The Fix: The authors suggest using Category Theory (a branch of advanced math) to act like a Mathematical Architect.

  • Instead of just deleting words, this Architect looks at the structure of the room.
  • They use a special tool called a Functor. Think of a Functor as a universal translator that reorganizes the room.
  • It takes the messy, biased connections and maps them into a new, clean room where "Men" and "Women" are no longer glued to specific jobs.
  • The Magic: It does this without breaking the meaning of the words. "Doctor" is still a doctor, but now it's not glued to "Man." It's like taking a tangled knot of yarn and gently untying it so the yarn is straight again, rather than cutting the yarn.

2. The "Fact-Checking Intern" (Retrieval-Augmented Generation / RAG)

The Analogy: Even if you fix the Librarian's brain, they might still rely on old memories. What if they need to know about the current job market?

The Fix: This is where RAG comes in. Imagine the Librarian is no longer working alone. They now have a Fact-Checking Intern standing right next to them.

  • When you ask a question, the Intern doesn't just let the Librarian guess. The Intern runs to a library of fresh, up-to-date, and fair books (external knowledge).
  • The Intern finds a report saying, "Actually, 40% of nurses are men," or "People in Nepal are leading tech startups."
  • The Intern hands this note to the Librarian before they answer.
  • The Result: The Librarian is forced to answer based on the new facts the Intern brought, rather than their old, biased memories. It's like having a GPS that corrects you if you try to drive down a one-way street.

How They Work Together

The paper argues that you need both the Architect and the Intern to truly fix the problem.

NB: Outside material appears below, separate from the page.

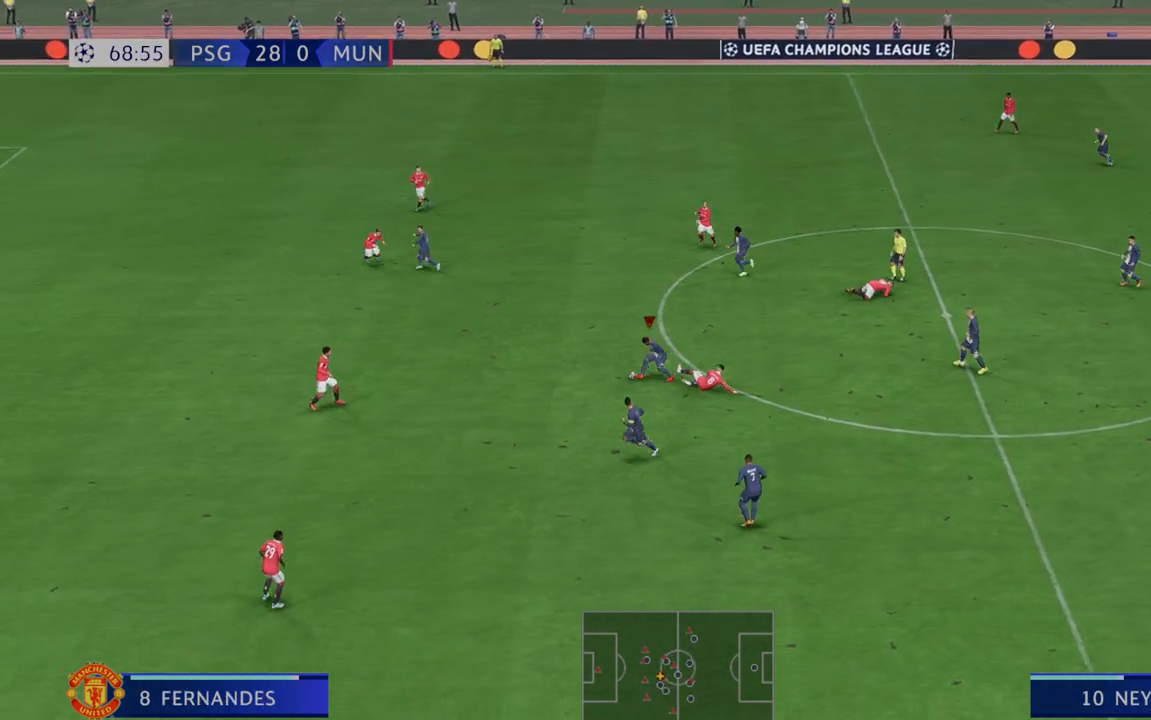
{"buttons": ["R2"], "left_stick": "up", "right_stick": "center", "events": []}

  • The Architect (Functors) fixes the internal wiring. It ensures the Librarian's brain doesn't automatically think in stereotypes. It changes the "operating system."
  • The Intern (RAG) provides the fresh data. It ensures that even if the wiring isn't perfect, the Librarian has access to the truth right now.

The Combined Effect:
Imagine you ask the Librarian: "Who should I hire for a tech job in Bangladesh?"

  1. The Architect ensures the Librarian's brain doesn't immediately jump to "Laborer."
  2. The Intern pulls up a real-time report showing successful tech companies in Bangladesh and suggests "Software Developer."
  3. The Output: The Librarian gives a fair, accurate, and helpful answer.

Why This Matters

The authors say that simply trying to "clean up" the data or "filter" the answers isn't enough. We need to change the math behind how the AI thinks (the Architect) AND give it access to real-world facts (the Intern).

By combining these two, we can build AI that is not just "less biased," but fundamentally fairer, ensuring that a person's job recommendations depend on their skills, not their gender, race, or where they were born.